Pests and gas safety checks are the focus of the Housing Ombudsman’s latest Insight report, showcasing key lessons for social landlords.
The report covers the first quarter of this year, and presents casework insights from the ombudsman’s Dispute Support team; often the first response to many complaints.
Among the themes that came to the fore in this latest release are pest infestation, tenancy warning letters, and gas safety.
Richard Blakeway, the housing ombudsman, said this latest report contains several “thought-provoking” cases.
He added: “Our investigation into a blind woman’s experiences of reporting a rodent infestation where the landlord, although responsive, failed to grip the situation, and inferred blame on the resident despite her disability, provides lessons for the whole sector on dealing with pest control better.
“We know how hard it can be to treat pest infestation at times, but the cases highlighted provide insights so that landlords can improve in this area moving forwards.
“This Insight report shows how landlords can better tackle issues within their own complaints system before we need to step in.”

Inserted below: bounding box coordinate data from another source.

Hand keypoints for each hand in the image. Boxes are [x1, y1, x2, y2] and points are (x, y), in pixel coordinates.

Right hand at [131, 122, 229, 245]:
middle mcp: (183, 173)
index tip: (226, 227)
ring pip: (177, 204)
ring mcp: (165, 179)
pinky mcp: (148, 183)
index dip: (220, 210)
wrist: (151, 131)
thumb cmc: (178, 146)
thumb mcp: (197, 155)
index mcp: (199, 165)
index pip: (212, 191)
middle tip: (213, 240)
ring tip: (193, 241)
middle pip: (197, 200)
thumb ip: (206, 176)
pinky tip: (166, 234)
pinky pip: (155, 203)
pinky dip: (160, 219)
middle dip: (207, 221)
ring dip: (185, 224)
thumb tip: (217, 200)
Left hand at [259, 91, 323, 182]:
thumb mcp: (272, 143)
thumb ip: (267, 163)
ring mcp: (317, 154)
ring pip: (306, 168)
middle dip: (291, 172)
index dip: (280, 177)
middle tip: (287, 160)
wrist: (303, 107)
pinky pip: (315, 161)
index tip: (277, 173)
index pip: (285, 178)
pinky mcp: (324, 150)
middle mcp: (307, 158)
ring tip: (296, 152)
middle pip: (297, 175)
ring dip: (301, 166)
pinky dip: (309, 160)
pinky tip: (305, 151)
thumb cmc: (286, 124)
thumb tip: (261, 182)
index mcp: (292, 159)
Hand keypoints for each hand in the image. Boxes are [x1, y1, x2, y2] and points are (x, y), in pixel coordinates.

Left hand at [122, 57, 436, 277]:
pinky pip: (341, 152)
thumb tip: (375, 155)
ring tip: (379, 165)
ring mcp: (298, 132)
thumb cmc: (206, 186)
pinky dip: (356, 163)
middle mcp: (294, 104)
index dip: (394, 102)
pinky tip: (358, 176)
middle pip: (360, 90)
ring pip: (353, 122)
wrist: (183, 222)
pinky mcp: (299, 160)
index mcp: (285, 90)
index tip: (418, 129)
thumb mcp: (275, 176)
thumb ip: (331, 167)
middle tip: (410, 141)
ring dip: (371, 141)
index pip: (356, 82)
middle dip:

Cases in the latest report include:
- A case involving Westminster City Council where the housing ombudsman found maladministration for pest infestation. The landlord failed to take into account the residents’ partial sight and therefore, despite being responsive, only prolonged the distress and time taken for the issue to be solved
- A maladministration finding for Solihull Council for its handling of gas safety testing, resulting in a period of 11 months where a vulnerable resident had no gas safety certificate
- A case about staff behaviour involving Places for People, in which the landlord failed to address the allegations of the resident or seek evidence for them. It also did not take the resident’s vulnerabilities into account when assessing the reasonableness of the steps it had taken
Alongside the publication of the Insight report, the ombudsman has also released its latest quarterly data. The statistics show:
- The ombudsman made 1,284 determinations – a 69% increase on the previous quarter
- Whilst dropping slightly from last quarter, property condition was responsible for 58% of all complaints received
- The ombudsman made 2,911 orders to make things right – a 91% increase on the previous quarter
- 52% of those orders were compensation for residents
Blakeway added: “The crucial insights from our frontline caseworkers should be essential reading to all in the sector, as they show what we are starting to see a lot of. Getting on top of this is vital before they turn into the investigations of the future.”